Sentry Manufacturing paid a dividend yesterday of $5 per share. The dividend is expected to grow at a constant rate of 8% per year. The price of Sentry Manufacturing's stock today is $29 per Jure. If Sentry Manufacturing decides to issue new common stock, flotation costs will equal $2.50 per share. Sentry Manufacturing s marginal tax rate is 35%. Based on the above information, the cost of new common stock is 28.38%. 24.12%. 26.62%. 31.40%.

1 answer

The cost of new common stock can be calculated using the Dividend Growth Model:

Cost of New Common Stock = (Dividend / Stock Price) + Growth Rate

The dividend is given as $5 per share, and the stock price is $29. The growth rate is 8%.
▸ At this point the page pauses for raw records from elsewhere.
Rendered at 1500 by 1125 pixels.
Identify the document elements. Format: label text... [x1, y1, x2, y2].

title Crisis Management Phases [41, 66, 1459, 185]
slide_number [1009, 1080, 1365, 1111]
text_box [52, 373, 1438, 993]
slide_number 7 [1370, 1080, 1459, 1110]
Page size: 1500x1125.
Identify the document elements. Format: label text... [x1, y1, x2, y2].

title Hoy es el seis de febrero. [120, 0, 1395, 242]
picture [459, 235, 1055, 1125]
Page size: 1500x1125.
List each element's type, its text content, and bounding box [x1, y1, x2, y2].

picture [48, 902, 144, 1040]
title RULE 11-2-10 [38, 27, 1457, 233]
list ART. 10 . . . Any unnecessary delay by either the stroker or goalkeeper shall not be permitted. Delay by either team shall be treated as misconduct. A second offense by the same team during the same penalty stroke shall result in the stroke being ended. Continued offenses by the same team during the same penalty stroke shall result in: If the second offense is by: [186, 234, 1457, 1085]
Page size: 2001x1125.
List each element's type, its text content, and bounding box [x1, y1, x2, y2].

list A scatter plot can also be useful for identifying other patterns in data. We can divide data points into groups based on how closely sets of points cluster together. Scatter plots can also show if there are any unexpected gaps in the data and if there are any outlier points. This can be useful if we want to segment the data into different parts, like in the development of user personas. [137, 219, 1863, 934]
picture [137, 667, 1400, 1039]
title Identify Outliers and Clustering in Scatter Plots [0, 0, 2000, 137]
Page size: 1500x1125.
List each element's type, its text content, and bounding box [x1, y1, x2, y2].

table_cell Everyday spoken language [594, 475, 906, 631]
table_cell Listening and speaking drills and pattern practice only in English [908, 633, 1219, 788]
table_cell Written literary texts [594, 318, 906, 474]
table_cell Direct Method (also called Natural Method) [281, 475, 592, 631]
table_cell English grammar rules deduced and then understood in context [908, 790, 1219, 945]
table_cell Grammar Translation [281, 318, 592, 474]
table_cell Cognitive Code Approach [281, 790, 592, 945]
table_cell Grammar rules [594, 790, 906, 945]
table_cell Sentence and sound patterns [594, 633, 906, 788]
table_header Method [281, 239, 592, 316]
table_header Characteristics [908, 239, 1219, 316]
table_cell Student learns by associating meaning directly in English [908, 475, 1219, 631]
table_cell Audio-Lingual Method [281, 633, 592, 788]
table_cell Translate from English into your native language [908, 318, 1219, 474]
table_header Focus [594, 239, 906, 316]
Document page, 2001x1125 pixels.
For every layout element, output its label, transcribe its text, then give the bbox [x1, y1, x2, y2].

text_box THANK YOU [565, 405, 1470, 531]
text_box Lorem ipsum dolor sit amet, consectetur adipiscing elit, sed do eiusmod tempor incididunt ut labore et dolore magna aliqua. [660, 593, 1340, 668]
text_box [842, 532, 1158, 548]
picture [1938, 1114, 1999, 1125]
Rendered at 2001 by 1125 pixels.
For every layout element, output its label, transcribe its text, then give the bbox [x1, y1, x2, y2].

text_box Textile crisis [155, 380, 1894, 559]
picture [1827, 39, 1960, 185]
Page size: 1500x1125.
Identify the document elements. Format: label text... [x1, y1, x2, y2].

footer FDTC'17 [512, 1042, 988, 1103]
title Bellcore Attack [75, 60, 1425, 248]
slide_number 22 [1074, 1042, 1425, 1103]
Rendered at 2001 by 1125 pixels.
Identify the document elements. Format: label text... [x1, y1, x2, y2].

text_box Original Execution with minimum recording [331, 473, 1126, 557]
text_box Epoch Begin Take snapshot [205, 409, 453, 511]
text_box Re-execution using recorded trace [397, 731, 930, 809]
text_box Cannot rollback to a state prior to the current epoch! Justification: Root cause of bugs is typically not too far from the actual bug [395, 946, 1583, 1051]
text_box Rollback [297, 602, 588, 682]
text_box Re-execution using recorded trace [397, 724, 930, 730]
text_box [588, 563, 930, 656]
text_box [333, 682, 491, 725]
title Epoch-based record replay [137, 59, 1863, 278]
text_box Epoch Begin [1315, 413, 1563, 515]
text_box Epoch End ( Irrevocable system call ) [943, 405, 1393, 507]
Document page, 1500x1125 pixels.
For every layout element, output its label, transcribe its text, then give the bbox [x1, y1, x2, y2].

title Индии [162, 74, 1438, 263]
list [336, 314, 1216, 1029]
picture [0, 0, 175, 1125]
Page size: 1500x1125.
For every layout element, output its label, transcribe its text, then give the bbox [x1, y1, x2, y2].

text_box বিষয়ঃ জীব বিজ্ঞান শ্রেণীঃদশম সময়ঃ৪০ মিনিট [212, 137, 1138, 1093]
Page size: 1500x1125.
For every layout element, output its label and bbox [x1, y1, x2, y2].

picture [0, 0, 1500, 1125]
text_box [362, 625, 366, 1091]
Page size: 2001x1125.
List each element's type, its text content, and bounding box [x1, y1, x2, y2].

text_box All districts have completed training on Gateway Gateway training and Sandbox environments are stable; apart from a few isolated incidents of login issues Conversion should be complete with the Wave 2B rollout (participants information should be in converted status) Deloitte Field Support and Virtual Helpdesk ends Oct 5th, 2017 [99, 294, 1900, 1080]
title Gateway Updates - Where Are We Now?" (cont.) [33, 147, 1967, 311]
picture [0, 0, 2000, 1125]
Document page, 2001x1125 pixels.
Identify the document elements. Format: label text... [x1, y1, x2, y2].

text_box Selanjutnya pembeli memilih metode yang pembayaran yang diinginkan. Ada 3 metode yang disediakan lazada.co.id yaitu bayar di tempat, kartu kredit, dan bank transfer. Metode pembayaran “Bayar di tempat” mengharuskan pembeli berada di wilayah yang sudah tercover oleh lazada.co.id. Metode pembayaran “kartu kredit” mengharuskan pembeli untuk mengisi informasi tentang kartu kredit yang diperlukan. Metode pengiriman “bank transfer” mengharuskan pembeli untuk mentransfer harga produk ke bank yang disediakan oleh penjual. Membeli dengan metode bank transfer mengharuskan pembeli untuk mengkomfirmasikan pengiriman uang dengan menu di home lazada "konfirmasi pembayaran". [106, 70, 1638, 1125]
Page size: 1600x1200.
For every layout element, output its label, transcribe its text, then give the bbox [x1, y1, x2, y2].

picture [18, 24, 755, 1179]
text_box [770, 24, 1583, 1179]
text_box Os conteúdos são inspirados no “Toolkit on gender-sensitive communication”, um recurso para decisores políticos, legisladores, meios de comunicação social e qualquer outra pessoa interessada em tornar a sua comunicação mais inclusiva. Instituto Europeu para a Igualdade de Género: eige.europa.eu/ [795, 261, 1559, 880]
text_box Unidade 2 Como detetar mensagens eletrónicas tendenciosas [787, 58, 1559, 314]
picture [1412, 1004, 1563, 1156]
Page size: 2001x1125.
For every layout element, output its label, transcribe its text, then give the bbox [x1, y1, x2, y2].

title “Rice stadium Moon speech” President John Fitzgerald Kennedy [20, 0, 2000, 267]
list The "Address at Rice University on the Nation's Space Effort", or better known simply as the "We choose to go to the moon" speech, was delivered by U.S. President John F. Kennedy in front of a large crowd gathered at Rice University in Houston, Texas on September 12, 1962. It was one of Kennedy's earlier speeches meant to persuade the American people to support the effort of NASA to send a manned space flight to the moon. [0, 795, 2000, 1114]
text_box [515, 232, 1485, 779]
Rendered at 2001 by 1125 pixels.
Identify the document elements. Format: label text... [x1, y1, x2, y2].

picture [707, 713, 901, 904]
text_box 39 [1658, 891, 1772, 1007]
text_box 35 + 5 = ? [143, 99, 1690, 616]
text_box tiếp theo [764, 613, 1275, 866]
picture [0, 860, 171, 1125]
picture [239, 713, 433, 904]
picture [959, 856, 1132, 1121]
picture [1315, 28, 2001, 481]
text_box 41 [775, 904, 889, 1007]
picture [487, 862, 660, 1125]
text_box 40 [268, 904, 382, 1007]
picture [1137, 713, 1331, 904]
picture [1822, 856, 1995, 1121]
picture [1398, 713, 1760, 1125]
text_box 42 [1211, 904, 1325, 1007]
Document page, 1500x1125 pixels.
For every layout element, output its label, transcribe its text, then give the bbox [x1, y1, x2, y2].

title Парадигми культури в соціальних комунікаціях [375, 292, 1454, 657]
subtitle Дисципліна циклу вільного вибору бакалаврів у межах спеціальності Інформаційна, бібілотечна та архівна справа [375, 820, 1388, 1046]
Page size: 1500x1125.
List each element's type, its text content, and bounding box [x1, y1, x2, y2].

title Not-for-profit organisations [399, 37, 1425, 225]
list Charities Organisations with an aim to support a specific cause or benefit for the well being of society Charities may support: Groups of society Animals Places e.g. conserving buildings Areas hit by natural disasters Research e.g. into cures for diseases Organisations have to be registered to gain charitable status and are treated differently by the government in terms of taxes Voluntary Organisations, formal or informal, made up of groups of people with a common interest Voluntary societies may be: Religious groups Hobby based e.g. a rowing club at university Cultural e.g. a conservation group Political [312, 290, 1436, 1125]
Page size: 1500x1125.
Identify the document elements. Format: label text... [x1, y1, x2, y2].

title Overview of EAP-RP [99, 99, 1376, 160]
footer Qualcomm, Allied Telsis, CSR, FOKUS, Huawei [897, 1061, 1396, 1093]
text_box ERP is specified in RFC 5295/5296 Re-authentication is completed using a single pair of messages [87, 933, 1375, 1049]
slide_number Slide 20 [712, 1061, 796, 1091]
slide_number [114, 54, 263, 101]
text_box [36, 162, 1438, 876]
Cost of New Common Stock = (5 / 29) + 8% = 0.1724 + 0.08 = 0.2524 = 25.24%

However, we need to consider the flotation costs and the tax rate.

Flotation costs are $2.50 per share, so the effective price after flotation costs is $29 + $2.50 = $31.50.

After-tax flotation costs = Flotation costs * (1 - Tax rate) = $2.50 * (1 - 0.35) = $1.625

Cost of New Common Stock = (Dividend / (Stock Price - After-tax Flotation costs)) + Growth Rate

Cost of New Common Stock = (5 / (31.50 - 1.625)) + 8% = 0.1731 + 0.08 = 0.2531 = 25.31%

Therefore, the cost of new common stock is 25.31%, which is closest to 24.12% in the given answer choices.